Your objective – Provide again, from the entries below, every line from the one containing "right wrist: (212, 362)" through the one containing "left eye: (914, 1374)", exactly as written, and no other line.

Dataset content –
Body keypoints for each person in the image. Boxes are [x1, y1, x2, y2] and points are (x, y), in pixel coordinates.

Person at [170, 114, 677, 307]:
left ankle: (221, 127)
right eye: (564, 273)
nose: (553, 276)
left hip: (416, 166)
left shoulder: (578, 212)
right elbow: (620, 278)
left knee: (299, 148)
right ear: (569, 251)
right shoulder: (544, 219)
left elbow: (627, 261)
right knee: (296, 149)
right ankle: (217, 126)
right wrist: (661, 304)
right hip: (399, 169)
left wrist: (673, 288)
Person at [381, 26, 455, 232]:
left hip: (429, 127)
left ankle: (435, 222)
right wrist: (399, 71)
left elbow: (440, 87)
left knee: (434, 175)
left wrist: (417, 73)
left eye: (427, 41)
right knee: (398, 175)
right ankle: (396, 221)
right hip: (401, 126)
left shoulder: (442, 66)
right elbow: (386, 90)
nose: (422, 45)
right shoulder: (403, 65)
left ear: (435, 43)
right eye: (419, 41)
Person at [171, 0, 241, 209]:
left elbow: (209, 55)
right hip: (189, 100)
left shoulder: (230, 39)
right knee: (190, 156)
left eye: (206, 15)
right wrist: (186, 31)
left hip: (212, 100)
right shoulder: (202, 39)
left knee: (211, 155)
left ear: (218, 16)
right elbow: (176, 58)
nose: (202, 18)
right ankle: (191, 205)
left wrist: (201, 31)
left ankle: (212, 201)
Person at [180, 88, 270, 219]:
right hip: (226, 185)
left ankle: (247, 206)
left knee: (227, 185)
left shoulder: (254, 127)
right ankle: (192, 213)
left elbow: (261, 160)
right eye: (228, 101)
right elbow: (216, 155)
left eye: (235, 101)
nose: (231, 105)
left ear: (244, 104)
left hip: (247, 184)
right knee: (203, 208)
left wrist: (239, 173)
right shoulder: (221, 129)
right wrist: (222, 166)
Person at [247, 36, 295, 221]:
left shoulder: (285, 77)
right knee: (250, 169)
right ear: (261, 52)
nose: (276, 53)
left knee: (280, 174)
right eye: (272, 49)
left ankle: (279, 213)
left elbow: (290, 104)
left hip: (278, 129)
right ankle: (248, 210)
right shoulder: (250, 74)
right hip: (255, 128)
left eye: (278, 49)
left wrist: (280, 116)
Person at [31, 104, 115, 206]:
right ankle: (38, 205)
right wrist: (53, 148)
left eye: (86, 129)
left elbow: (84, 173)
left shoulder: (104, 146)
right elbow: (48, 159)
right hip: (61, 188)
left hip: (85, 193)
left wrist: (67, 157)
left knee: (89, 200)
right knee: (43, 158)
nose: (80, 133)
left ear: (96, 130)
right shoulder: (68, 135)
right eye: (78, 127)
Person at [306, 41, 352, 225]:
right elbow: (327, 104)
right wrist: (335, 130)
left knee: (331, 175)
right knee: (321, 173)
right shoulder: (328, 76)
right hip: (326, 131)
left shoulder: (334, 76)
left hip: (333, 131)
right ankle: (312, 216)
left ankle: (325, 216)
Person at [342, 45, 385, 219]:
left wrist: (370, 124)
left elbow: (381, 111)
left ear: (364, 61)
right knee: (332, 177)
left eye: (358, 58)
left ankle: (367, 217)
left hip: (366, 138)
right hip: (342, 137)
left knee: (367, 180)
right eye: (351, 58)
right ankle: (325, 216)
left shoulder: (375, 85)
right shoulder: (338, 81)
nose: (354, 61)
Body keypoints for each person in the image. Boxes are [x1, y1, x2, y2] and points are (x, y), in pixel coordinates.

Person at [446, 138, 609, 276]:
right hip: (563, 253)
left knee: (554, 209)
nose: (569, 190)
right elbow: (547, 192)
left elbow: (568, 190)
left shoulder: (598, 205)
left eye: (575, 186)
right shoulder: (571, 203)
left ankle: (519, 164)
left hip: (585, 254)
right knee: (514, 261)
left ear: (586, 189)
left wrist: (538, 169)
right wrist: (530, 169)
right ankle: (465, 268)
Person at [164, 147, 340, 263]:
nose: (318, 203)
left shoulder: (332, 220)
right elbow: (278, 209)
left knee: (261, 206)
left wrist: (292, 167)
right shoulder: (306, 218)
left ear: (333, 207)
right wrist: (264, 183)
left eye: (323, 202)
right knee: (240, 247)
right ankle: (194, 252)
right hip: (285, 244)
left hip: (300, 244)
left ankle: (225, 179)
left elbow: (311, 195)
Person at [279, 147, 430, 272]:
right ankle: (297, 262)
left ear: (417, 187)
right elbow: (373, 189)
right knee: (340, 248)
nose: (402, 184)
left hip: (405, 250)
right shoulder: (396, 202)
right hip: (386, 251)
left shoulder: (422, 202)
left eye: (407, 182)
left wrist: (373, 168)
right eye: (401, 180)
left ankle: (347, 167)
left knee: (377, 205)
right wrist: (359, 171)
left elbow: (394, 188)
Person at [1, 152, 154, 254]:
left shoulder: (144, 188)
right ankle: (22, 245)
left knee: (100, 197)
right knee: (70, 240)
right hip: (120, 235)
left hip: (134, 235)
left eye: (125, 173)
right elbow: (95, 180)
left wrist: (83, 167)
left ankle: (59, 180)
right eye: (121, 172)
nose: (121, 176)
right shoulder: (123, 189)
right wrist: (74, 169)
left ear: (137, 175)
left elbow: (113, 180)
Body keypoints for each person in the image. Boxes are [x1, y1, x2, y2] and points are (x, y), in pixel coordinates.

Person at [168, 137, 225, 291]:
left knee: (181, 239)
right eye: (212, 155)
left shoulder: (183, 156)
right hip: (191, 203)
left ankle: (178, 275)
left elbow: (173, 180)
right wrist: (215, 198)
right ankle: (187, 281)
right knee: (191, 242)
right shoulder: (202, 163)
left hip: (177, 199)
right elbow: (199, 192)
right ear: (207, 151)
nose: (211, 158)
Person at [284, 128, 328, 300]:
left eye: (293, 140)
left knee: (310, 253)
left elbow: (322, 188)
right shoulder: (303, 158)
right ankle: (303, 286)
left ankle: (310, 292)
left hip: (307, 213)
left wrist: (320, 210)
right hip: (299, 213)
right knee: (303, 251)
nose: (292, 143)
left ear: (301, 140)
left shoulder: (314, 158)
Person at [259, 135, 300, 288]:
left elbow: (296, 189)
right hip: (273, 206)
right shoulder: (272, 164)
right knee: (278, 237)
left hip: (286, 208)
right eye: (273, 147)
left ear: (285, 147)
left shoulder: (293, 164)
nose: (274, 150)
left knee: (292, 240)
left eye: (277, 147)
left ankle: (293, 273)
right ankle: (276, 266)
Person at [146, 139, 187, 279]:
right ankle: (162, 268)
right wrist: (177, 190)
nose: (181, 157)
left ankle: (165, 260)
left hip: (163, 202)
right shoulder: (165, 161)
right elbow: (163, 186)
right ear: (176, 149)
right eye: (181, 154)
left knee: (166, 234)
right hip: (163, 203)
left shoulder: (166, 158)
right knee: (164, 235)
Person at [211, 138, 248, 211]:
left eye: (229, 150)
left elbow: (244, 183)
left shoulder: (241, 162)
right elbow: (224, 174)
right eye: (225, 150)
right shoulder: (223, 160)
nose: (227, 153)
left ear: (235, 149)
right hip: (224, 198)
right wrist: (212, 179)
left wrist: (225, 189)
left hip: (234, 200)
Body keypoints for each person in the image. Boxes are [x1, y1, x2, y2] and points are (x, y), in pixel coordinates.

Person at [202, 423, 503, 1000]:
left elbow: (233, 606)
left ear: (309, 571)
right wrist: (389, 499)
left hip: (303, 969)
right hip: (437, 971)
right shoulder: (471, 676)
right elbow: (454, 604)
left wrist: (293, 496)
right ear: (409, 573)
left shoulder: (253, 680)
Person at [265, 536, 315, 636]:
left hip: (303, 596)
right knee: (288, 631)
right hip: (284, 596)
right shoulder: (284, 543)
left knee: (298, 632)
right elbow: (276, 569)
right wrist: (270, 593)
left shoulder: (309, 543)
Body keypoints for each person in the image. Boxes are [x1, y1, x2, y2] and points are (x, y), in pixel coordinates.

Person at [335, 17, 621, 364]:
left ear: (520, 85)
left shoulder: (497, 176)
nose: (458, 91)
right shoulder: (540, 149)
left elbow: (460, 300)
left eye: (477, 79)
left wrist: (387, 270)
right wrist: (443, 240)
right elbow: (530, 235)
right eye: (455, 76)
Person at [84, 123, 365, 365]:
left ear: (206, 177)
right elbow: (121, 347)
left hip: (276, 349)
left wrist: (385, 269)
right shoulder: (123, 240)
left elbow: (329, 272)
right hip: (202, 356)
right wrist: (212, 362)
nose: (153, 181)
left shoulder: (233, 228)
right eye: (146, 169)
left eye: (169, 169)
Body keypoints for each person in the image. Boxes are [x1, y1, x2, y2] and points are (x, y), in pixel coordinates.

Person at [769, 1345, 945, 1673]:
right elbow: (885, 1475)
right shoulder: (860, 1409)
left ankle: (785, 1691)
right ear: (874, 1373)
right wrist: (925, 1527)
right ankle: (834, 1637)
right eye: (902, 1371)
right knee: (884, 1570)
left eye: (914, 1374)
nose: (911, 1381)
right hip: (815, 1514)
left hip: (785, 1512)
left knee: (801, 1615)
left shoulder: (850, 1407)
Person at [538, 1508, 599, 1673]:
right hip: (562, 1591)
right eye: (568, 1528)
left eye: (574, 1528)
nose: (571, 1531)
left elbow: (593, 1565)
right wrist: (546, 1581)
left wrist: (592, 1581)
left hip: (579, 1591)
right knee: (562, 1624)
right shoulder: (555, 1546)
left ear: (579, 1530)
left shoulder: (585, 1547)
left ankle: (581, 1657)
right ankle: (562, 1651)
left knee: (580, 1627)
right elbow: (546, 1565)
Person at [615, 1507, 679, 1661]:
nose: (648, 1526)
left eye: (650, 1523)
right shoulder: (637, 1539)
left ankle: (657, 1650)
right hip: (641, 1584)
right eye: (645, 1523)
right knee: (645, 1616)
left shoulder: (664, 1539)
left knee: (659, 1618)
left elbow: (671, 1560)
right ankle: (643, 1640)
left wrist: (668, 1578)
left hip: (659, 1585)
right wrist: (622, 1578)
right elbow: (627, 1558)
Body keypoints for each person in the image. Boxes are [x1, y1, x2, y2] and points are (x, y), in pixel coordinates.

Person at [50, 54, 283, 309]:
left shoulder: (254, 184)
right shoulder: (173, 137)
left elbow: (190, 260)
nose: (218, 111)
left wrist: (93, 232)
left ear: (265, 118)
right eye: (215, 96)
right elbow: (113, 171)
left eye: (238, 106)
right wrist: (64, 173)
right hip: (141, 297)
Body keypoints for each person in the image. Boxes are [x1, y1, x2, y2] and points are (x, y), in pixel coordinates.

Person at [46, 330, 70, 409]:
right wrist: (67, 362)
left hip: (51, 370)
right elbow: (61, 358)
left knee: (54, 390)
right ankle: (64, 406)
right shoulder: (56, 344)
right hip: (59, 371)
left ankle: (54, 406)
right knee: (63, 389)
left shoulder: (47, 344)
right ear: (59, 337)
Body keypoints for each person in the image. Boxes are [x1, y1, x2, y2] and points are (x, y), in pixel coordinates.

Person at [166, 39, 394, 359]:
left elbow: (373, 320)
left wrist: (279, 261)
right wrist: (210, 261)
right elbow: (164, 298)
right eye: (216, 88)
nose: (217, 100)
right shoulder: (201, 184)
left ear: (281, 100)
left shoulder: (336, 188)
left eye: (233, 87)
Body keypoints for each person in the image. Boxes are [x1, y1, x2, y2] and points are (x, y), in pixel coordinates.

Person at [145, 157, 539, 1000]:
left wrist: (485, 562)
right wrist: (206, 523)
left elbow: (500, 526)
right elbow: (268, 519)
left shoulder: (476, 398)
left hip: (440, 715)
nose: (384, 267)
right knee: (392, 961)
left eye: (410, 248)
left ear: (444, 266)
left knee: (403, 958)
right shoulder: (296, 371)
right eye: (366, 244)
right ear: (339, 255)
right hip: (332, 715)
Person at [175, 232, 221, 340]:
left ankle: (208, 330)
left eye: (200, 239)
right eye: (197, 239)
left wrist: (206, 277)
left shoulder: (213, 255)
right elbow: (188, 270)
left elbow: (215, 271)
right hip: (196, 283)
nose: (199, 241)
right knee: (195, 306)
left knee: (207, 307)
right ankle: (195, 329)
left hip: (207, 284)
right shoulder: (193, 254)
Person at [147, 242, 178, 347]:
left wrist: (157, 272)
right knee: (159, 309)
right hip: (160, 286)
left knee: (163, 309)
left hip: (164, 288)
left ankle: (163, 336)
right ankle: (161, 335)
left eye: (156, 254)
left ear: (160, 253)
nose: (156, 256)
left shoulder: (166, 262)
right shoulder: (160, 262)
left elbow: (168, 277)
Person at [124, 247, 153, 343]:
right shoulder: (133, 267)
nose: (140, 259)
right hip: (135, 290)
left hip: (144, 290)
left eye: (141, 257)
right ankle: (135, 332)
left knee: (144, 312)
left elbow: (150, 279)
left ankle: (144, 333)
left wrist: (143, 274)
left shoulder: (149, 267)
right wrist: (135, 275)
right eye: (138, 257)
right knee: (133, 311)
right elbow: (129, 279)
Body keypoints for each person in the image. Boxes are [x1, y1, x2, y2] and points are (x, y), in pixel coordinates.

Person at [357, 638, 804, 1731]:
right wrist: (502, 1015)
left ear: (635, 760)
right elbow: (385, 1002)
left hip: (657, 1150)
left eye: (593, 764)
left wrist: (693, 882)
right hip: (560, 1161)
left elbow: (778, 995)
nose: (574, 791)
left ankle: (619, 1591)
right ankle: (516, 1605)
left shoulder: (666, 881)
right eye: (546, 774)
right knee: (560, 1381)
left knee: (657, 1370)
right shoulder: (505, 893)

Result of this exercise –
right wrist: (212, 362)
nose: (153, 181)
left shoulder: (233, 228)
right eye: (146, 169)
left eye: (169, 169)
Body keypoints for each person in the image. Boxes are [x1, y1, x2, y2] and points are (x, y), in pixel coordinates.

Person at [769, 1345, 945, 1673]:
right elbow: (885, 1475)
right shoulder: (860, 1409)
left ankle: (785, 1691)
right ear: (874, 1373)
right wrist: (925, 1527)
right ankle: (834, 1637)
right eye: (902, 1371)
right knee: (884, 1570)
left eye: (914, 1374)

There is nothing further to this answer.